With emerging research suggesting a relationship between type 2 diabetes and forms of dementia, "we are zeroing in on whether our interventions will improve other age-related conditions associated with diabetes," said Dr. Crandall.


Further Therapeutic Investigation

Dr. Crandall is also looking into another potential treatment to prevent diabetes: resveratrol – a natural compound in grapes and red wine. Based on the promising results of a pilot study she led on the effect of resveratrol on glucose metabolism in people who have IGT, Dr. Crandall was awarded a $600,000 grant from the American Diabetes Association for a larger study that involves 30 people between the ages of 50 and 80 who have prediabetes.
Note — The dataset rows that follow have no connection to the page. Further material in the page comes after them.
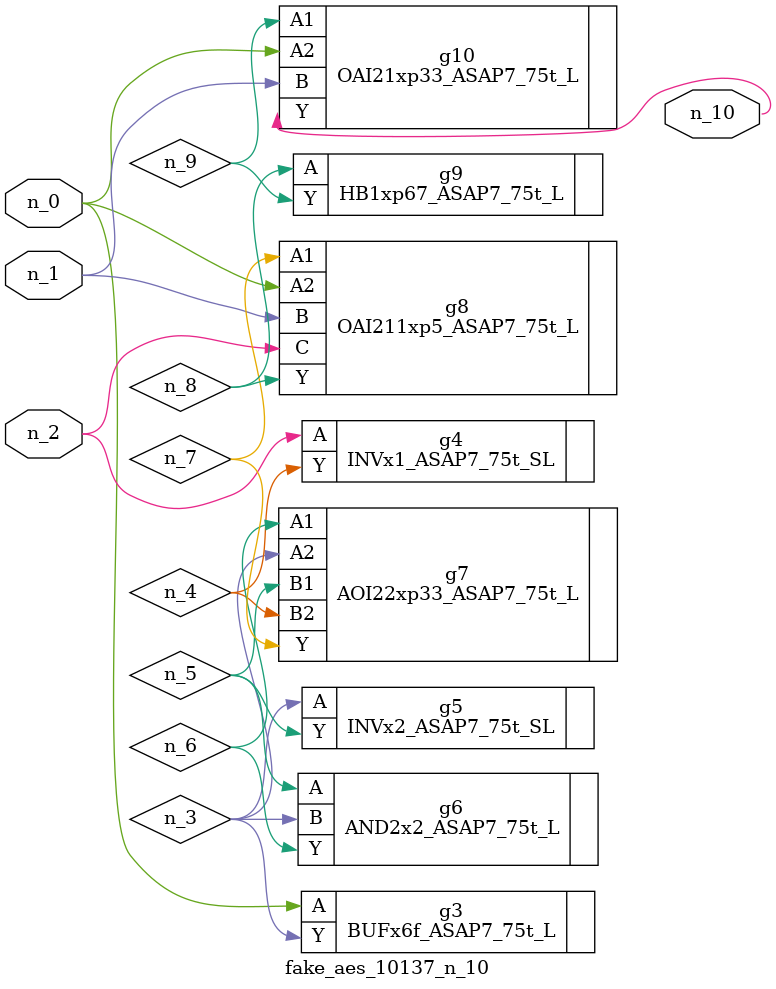
<source format=v>
module fake_aes_10137_n_10 (n_1, n_2, n_0, n_10);
input n_1;
input n_2;
input n_0;
output n_10;
wire n_6;
wire n_4;
wire n_3;
wire n_9;
wire n_5;
wire n_7;
wire n_8;
BUFx6f_ASAP7_75t_L g3 ( .A(n_0), .Y(n_3) );
INVx1_ASAP7_75t_SL g4 ( .A(n_2), .Y(n_4) );
INVx2_ASAP7_75t_SL g5 ( .A(n_3), .Y(n_5) );
AND2x2_ASAP7_75t_L g6 ( .A(n_5), .B(n_3), .Y(n_6) );
AOI22xp33_ASAP7_75t_L g7 ( .A1(n_6), .A2(n_3), .B1(n_5), .B2(n_4), .Y(n_7) );
OAI211xp5_ASAP7_75t_L g8 ( .A1(n_7), .A2(n_0), .B(n_1), .C(n_2), .Y(n_8) );
HB1xp67_ASAP7_75t_L g9 ( .A(n_8), .Y(n_9) );
OAI21xp33_ASAP7_75t_L g10 ( .A1(n_9), .A2(n_0), .B(n_1), .Y(n_10) );
endmodule
</source>
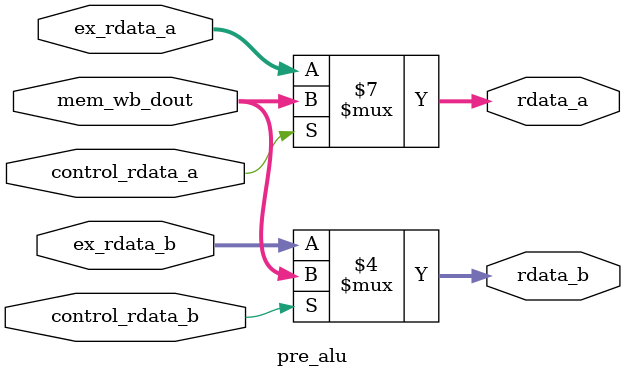
<source format=v>
module pre_alu(
    input [31:0] ex_rdata_a,
    input [31:0] ex_rdata_b,
    input [31:0] mem_wb_dout,
    input control_rdata_a,
    input control_rdata_b,
    output [31:0] rdata_a,
    output [31:0] rdata_b
);

always @(*) begin 
    if(control_rdata_a)
        rdata_a <= mem_wb_dout;
    else
        rdata_a <= ex_rdata_a;
end 

always @(*) begin 
    if(control_rdata_b) 
        rdata_b <= mem_wb_dout;
    else 
        rdata_b <= ex_rdata_b;
end 
    

endmodule 
</source>
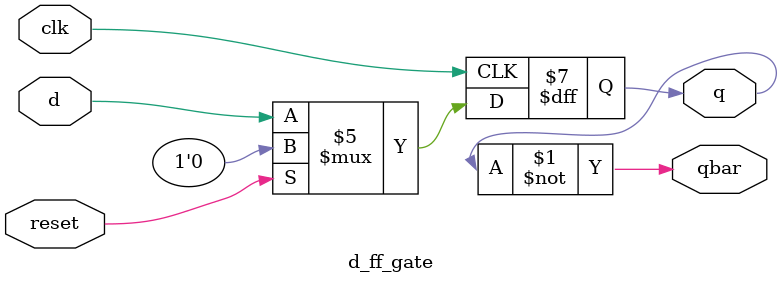
<source format=v>
`timescale 1ns / 1ps

module johnson_counter_gate(input clk, reset, output [3:0] q);
    wire [3:0] qbar;  
    d_ff_gate dff0 (.d(qbar[3]), .clk(clk), .reset(reset), .q(q[0]), .qbar(qbar[0]));
    d_ff_gate dff1 (.d(q[0]), .clk(clk), .reset(reset), .q(q[1]), .qbar(qbar[1]));
    d_ff_gate dff2 (.d(q[1]), .clk(clk), .reset(reset), .q(q[2]), .qbar(qbar[2]));
    d_ff_gate dff3 (.d(q[2]), .clk(clk), .reset(reset), .q(q[3]), .qbar(qbar[3]));

endmodule


module d_ff_gate(input d, clk, reset, output reg q, output qbar);
    assign qbar=~q;
    always @(posedge clk) begin
        if (reset==1)
            q<=0;
        else 
            q<=d;
    end 
endmodule

</source>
The results of the new study should be reported in 2014. If the earlier finding that taking resveratrol supplements can decrease the spike in blood glucose levels that occurs after meals while also improving insulin sensitivity is confirmed, she plans to propose additional research to determine how resveratrol works and which patients are likely to benefit from taking it.

"Even though weight loss and exercise are effective in preventing or delaying diabetes, we need additional therapies," said Dr. Crandall.  "If treatments such as resveratrol are proven safe and effective, we will have a new approach to help the many people who are at risk for diabetes."

While her research focus has been to stave off diabetes, Dr. Crandall knows this is not possible with all patients. "It's also important for researchers to look into which commonly prescribed drugs to treat diabetes will be most effective in delaying or preventing the devastating complications of the disease," to provide doctors guidance on best practices.

"No intervention will be 100 percent effective," said Dr. Crandall, "which means we have more work to do."